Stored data
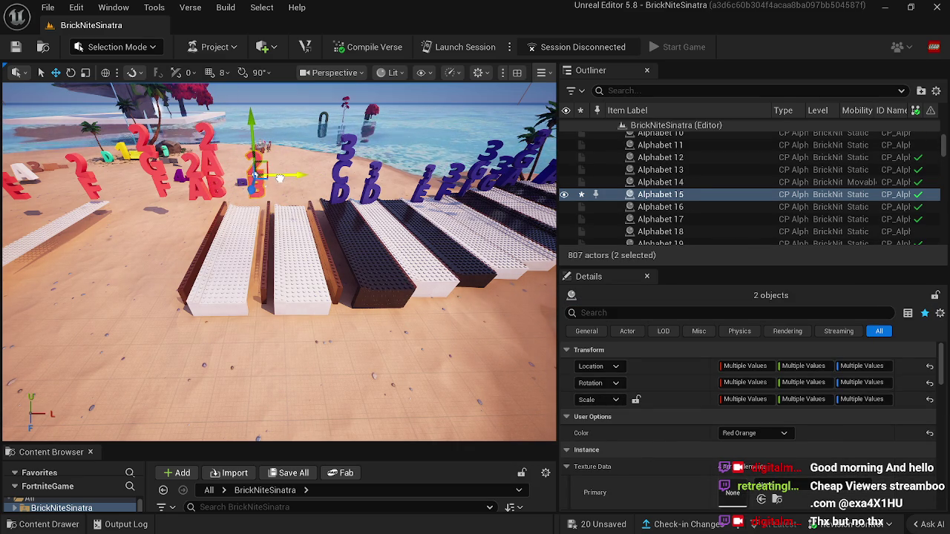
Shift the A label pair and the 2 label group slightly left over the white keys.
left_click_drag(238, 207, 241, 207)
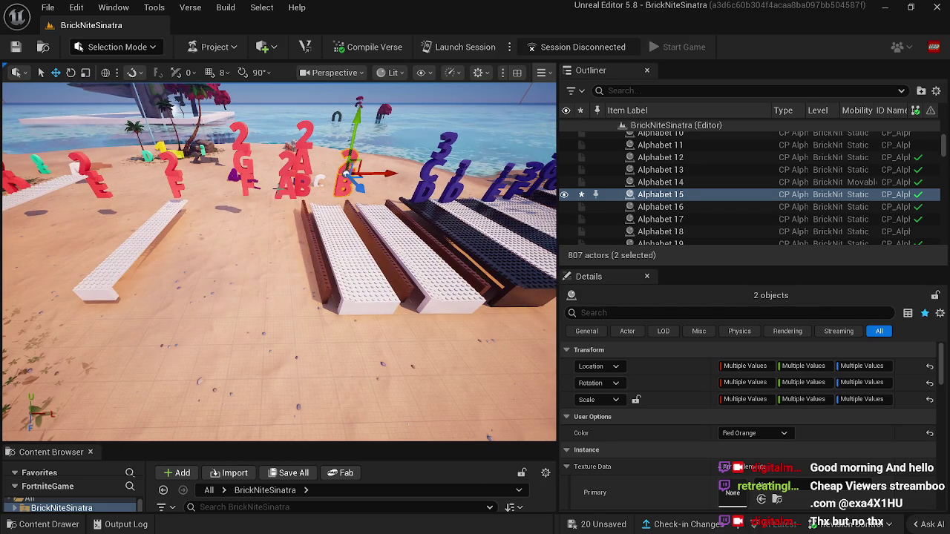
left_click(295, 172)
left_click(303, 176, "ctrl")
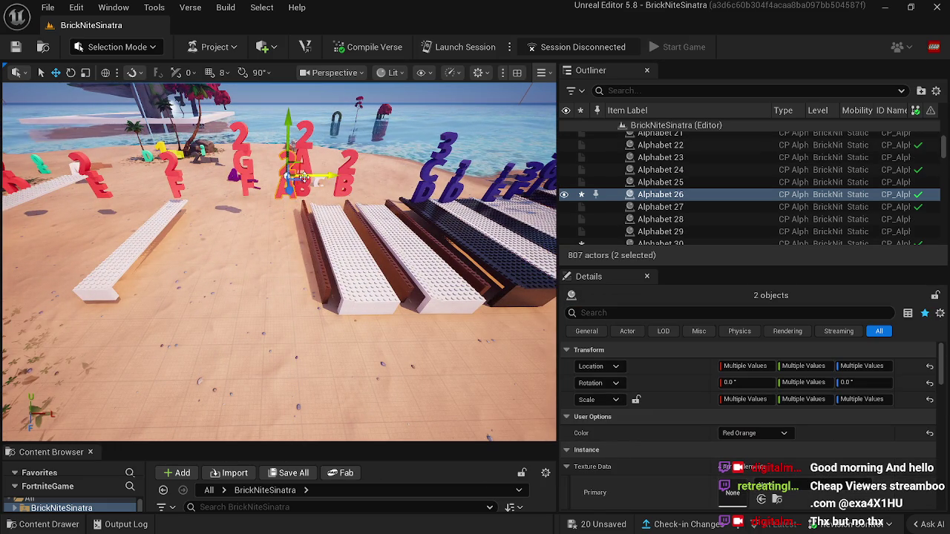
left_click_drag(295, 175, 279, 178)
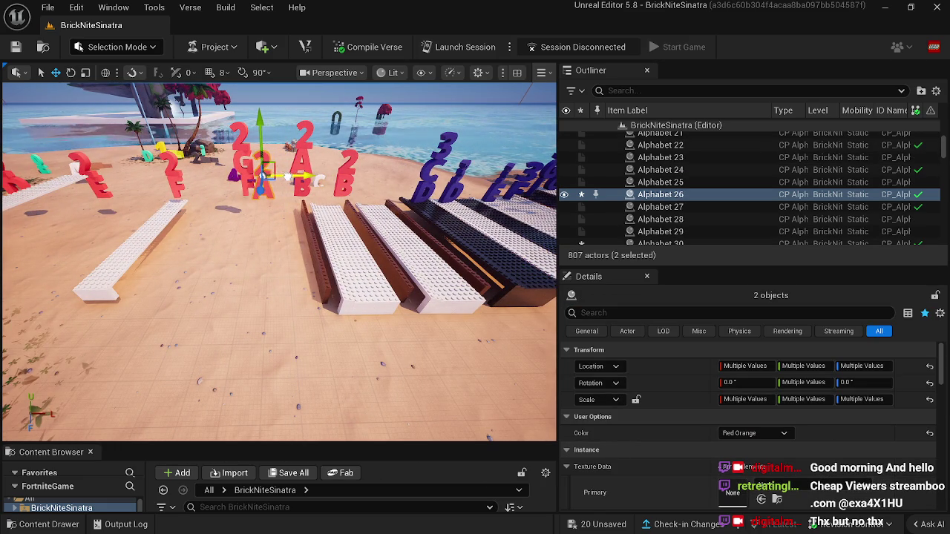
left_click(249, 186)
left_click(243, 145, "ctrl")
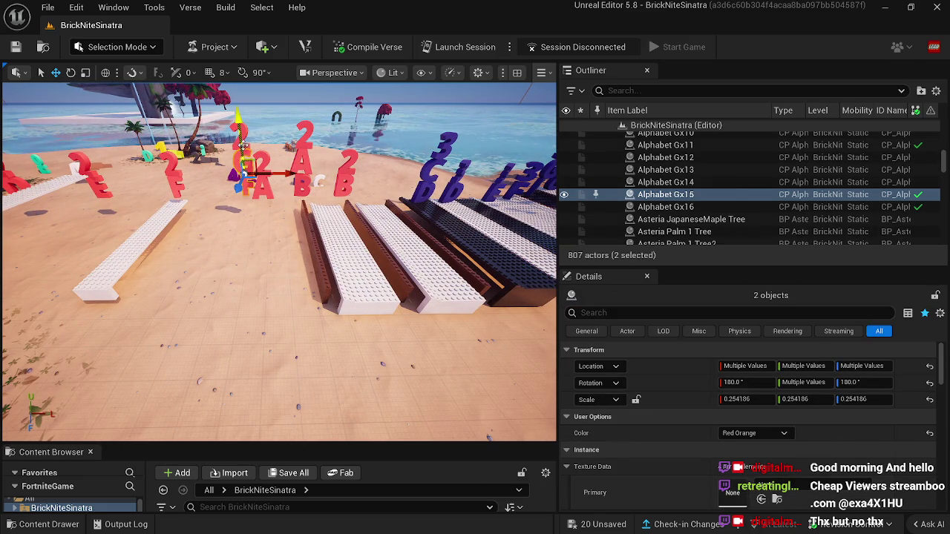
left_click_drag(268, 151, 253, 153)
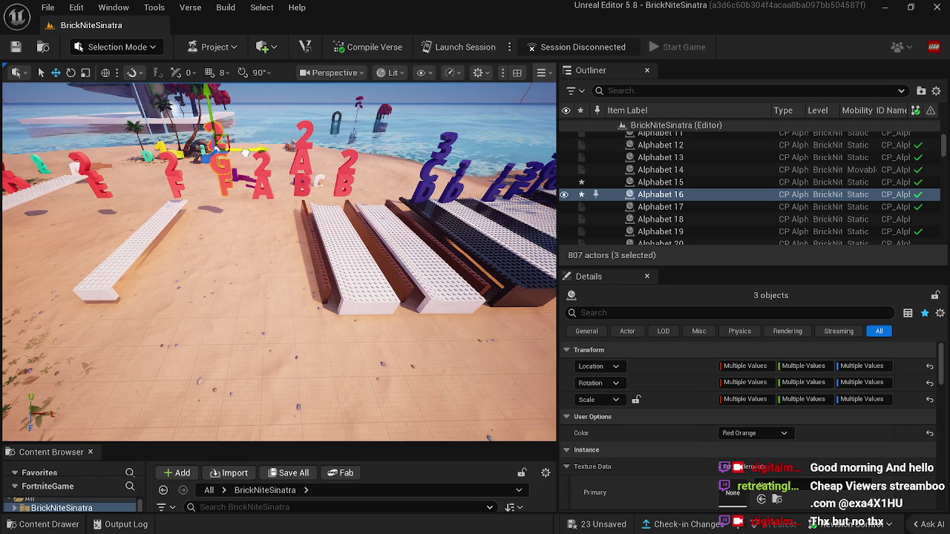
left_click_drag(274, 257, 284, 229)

**Description of the task**
Make an exact copy of every entry above, but keep the pictures out of it.

**Task result**
Shift the A label pair and the 2 label group slightly left over the white keys.
left_click_drag(238, 207, 241, 207)
left_click(295, 172)
left_click(303, 176, "ctrl")
left_click_drag(295, 175, 279, 178)
left_click(249, 186)
left_click(243, 145, "ctrl")
left_click_drag(268, 151, 253, 153)
left_click_drag(274, 257, 284, 229)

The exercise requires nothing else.